1.3 Need for Gas Sensors
The technology necessary for the monitoring of gases has developed in
parallel with the progressive industrialization of society through the course of the
twentieth century. Even though the olfactory system of humans is excellent for
the detection and identification of many odours, most hazardous gases or vapours
can be recorded only at too high concentrations or cannot be detected at all [29].
Since, the organic fuels and other chemicals have become an essential part of
domestic as well as industrial life and the awareness of the need to environment
protection has grown, the specific needs for gas detection and monitoring have
emerged.
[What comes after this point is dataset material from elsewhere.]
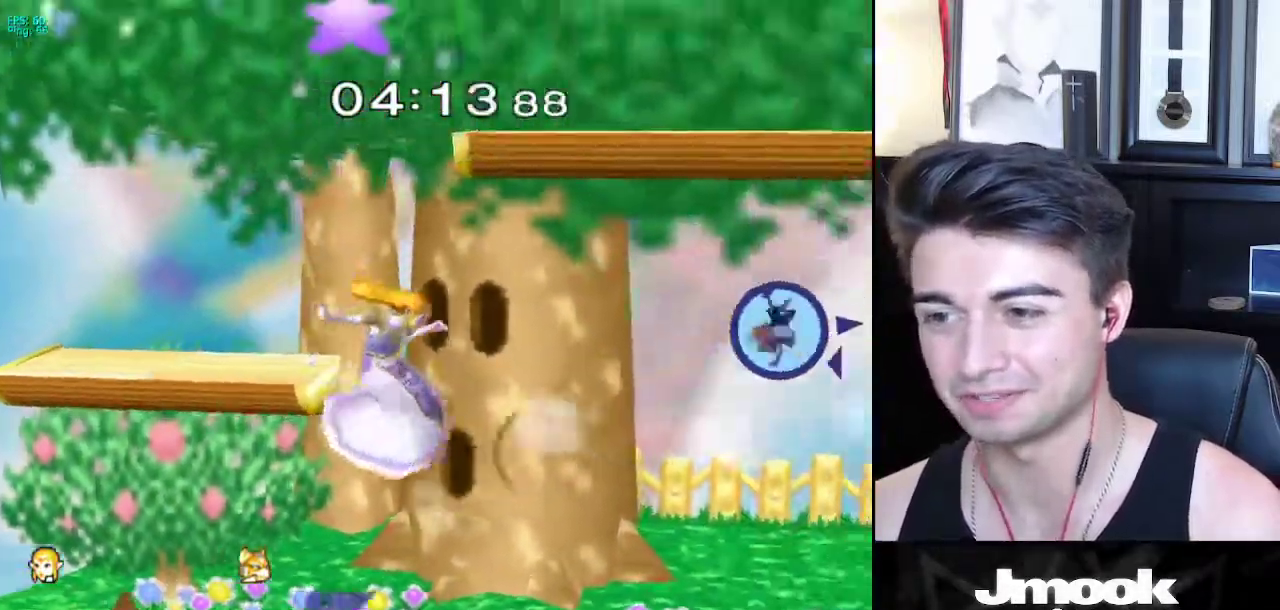
{"buttons": [], "left_stick": "right", "right_stick": "center", "events": [[200, "left_stick", "right"], [300, "left_stick", "center"], [400, "left_stick", "right"]]}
Currently, there are needs of gas monitoring which are divided in the
following three broad categories [30].
(i) For oxygen, in connection with the monitoring of breathable atmospheres
and for the control of combustion of processes i.e. in the boilers and
internal combustion engines where, the oxygen concentration of 20 % and
0-5 %, respectively is required.
(ii) For the toxic gases in air, for the protection of human health, where the
need is to monitor concentrations around the exposure limits which range
from less than 1 parts per million (ppm) to several hundreds ppm.
(iii) For the flammable gases in air to protect against the unwanted occurrence
of fire or explosion. In this case, concentrations to be measured are in the
range up to lower explosive level (LEL) which, for most of the gases, is
up to few percent.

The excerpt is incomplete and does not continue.